El 6 de agosto de 1945, una fecha que quedará grabada en la historia, Estados Unidos lanzó la primera bomba nuclear sobre Hiroshima, cobrando la vida de más de 70,000 personas de inmediato. Aquella orden provino del presidente Harry S. Truman y fue ejecutada por el bombardero B-29, Enola Gay, que dejó caer la bomba de nombre en código «Little Boy». Hiroshima fue elegida por su relevancia militar. Aunque el impacto inmediato fue devastador, tres días después, la historia se repitió en Nagasaki.
Para aquellos que sobrevivieron, bautizados como hibakusha, la pesadilla apenas comenzaba. Los relatos, como el de Yasuaki Yamashita, sobreviviente de Nagasaki, resuenan con el miedo persistente a las consecuencias de la radioactividad y la posibilidad de trasmitir sus efectos a las futuras generaciones. Este colectivo, más que pedir disculpas, anhela un compromiso global hacia el desarme nuclear.

====

**Con la información**
**A.** Según el texto, ¿qué bombardero dejó caer la bomba sobre Hiroshima?
**B.** Edita el fragmento del texto que empieza con "El 6 de agosto" y termina con "el desarme nuclear.", cambiando "Nagasaki" por "Kokura".

**Datos de origen**
====

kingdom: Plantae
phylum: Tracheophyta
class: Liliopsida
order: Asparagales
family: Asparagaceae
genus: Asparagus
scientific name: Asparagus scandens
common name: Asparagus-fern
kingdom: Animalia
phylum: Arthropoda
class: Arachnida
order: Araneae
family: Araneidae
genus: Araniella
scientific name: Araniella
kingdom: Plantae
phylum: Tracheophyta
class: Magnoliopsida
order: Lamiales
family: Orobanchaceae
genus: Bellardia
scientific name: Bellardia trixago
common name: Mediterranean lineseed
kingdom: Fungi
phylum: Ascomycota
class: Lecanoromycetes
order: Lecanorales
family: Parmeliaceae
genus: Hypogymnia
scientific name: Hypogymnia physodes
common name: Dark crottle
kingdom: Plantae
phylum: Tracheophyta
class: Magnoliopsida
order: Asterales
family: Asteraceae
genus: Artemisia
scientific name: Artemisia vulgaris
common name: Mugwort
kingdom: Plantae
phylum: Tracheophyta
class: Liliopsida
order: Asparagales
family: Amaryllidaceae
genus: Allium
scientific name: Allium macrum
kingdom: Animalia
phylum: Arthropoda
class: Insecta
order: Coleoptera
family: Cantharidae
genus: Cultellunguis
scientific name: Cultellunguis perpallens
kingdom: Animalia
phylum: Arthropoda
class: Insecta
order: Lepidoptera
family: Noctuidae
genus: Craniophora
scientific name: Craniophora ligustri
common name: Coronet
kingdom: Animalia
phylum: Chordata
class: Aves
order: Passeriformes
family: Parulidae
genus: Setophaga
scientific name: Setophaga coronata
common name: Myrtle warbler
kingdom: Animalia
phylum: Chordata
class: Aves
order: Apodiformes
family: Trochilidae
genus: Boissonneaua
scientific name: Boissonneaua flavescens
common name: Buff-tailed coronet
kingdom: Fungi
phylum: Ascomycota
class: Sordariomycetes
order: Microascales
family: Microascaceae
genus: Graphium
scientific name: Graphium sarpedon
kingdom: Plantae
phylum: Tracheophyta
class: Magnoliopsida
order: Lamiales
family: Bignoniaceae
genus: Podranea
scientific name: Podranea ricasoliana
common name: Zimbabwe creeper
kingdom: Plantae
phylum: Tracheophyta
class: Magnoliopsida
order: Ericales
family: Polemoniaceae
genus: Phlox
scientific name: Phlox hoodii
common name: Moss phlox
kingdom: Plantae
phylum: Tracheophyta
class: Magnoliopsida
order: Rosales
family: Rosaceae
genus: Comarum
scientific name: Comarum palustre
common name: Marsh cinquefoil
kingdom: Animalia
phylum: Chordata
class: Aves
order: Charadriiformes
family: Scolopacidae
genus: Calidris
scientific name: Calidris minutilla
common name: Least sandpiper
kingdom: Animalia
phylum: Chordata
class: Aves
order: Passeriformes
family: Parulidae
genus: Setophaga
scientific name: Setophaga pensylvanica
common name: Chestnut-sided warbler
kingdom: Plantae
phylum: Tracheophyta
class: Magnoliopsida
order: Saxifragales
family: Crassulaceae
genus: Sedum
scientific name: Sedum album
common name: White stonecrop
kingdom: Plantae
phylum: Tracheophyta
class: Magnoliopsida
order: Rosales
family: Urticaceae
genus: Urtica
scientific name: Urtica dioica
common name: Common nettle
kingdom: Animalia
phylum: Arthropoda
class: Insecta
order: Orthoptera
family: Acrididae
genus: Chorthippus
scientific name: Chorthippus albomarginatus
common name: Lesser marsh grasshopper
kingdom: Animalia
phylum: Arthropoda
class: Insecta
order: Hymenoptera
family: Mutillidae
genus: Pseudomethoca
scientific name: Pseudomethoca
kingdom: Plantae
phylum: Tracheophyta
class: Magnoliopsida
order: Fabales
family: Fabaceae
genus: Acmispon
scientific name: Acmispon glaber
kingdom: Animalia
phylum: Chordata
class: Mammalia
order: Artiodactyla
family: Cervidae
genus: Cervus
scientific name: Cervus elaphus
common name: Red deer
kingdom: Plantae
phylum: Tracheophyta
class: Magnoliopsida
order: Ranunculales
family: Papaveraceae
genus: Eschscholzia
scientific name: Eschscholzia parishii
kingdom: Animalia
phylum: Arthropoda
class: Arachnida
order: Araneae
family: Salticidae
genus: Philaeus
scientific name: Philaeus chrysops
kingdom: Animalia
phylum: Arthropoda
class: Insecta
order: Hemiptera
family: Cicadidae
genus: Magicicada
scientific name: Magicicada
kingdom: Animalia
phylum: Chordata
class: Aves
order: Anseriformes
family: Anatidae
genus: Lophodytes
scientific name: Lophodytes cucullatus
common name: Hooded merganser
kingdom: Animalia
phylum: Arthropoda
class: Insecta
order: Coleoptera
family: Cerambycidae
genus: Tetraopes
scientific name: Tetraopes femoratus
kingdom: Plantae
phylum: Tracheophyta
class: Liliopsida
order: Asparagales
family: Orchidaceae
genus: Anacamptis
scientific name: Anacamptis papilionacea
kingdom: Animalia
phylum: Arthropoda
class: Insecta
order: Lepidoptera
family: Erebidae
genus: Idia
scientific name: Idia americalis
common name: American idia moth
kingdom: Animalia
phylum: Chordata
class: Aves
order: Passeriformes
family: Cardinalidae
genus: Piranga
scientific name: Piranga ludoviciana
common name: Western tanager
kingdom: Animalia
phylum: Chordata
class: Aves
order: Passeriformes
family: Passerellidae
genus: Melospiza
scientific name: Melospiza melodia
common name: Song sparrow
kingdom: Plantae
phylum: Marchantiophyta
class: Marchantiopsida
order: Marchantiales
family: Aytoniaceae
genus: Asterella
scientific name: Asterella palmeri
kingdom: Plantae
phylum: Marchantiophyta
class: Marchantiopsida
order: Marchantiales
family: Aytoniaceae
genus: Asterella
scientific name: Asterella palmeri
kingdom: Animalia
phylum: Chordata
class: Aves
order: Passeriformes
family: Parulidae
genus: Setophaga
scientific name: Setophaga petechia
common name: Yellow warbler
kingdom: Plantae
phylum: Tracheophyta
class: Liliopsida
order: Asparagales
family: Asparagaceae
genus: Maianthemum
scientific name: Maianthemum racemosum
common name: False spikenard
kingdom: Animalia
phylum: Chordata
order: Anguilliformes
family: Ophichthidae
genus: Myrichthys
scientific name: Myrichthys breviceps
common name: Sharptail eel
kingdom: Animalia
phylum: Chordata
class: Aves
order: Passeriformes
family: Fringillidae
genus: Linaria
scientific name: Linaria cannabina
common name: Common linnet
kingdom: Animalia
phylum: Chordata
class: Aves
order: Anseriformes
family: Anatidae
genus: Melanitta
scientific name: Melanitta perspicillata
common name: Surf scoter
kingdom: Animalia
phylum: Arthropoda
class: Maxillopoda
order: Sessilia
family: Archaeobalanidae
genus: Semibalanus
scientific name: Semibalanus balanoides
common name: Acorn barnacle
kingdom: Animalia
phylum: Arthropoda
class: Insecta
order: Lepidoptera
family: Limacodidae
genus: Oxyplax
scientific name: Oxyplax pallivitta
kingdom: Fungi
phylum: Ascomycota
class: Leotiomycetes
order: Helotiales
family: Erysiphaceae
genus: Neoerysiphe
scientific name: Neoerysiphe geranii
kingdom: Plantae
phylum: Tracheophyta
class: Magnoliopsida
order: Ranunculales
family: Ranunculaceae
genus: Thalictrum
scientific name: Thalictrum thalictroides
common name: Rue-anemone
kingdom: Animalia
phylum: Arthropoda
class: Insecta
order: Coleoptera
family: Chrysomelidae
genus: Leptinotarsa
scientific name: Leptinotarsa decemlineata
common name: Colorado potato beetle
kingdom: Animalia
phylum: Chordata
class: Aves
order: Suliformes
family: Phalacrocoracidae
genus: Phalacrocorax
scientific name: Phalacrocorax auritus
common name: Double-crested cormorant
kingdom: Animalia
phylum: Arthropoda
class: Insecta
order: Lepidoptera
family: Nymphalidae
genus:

====

**Respuestas dadas**
**A.** El bombardero B-29 Enola Gay.

**B.**
El 6 de agosto de 1945, una fecha que quedará grabada en la historia, Estados Unidos lanzó la primera bomba nuclear sobre Hiroshima, cobrando la vida de más de 70,000 personas de inmediato. Aquella orden provino del presidente Harry S. Truman y fue ejecutada por el bombardero B-29, Enola Gay, que dejó caer la bomba de nombre en código «Little Boy». Hiroshima fue elegida por su relevancia militar. Aunque el impacto inmediato fue devastador, tres días después, la historia se repitió en Kokura.
Para aquellos que sobrevivieron, bautizados como hibakusha, la pesadilla apenas comenzaba. Los relatos, como el de Yasuaki Yamashita, sobreviviente de Kokura, resuenan con el miedo persistente a las consecuencias de la radioactividad y la posibilidad de trasmitir sus efectos a las futuras generaciones. Este colectivo, más que pedir disculpas, anhela un compromiso global hacia el desarme nuclear.